Work instructions: List each line of the data that holds the string "none", please.

Provided material:
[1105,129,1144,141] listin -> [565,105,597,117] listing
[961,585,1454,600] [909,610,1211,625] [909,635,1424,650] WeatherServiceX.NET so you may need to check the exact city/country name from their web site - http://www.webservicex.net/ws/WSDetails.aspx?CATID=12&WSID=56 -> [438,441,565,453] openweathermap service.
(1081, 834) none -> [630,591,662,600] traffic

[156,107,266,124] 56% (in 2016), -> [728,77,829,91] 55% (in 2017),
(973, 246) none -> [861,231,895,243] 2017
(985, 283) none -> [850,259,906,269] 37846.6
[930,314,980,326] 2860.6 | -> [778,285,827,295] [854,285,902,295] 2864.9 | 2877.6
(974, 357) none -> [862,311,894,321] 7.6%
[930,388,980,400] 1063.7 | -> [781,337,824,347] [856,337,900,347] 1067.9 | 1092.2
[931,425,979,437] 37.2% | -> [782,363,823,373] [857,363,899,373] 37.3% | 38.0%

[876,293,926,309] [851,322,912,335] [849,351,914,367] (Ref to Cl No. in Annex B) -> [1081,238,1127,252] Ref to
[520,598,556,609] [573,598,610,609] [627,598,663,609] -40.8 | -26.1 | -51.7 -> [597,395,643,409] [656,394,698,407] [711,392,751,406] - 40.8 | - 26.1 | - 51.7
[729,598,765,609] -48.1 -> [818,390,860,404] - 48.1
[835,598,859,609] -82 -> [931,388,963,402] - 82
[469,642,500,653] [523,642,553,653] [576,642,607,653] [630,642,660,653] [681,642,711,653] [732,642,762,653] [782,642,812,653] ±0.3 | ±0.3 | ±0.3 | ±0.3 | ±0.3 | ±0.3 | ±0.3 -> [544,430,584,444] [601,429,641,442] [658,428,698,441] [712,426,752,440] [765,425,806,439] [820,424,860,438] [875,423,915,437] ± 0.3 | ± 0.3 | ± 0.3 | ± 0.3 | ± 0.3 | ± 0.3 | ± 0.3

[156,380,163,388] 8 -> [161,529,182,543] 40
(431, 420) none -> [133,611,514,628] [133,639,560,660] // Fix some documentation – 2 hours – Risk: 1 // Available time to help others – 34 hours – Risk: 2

Output:
(1081, 834) none -> [630,591,662,600] traffic
(973, 246) none -> [861,231,895,243] 2017
(985, 283) none -> [850,259,906,269] 37846.6
(974, 357) none -> [862,311,894,321] 7.6%
(431, 420) none -> [133,611,514,628] [133,639,560,660] // Fix some documentation – 2 hours – Risk: 1 // Available time to help others – 34 hours – Risk: 2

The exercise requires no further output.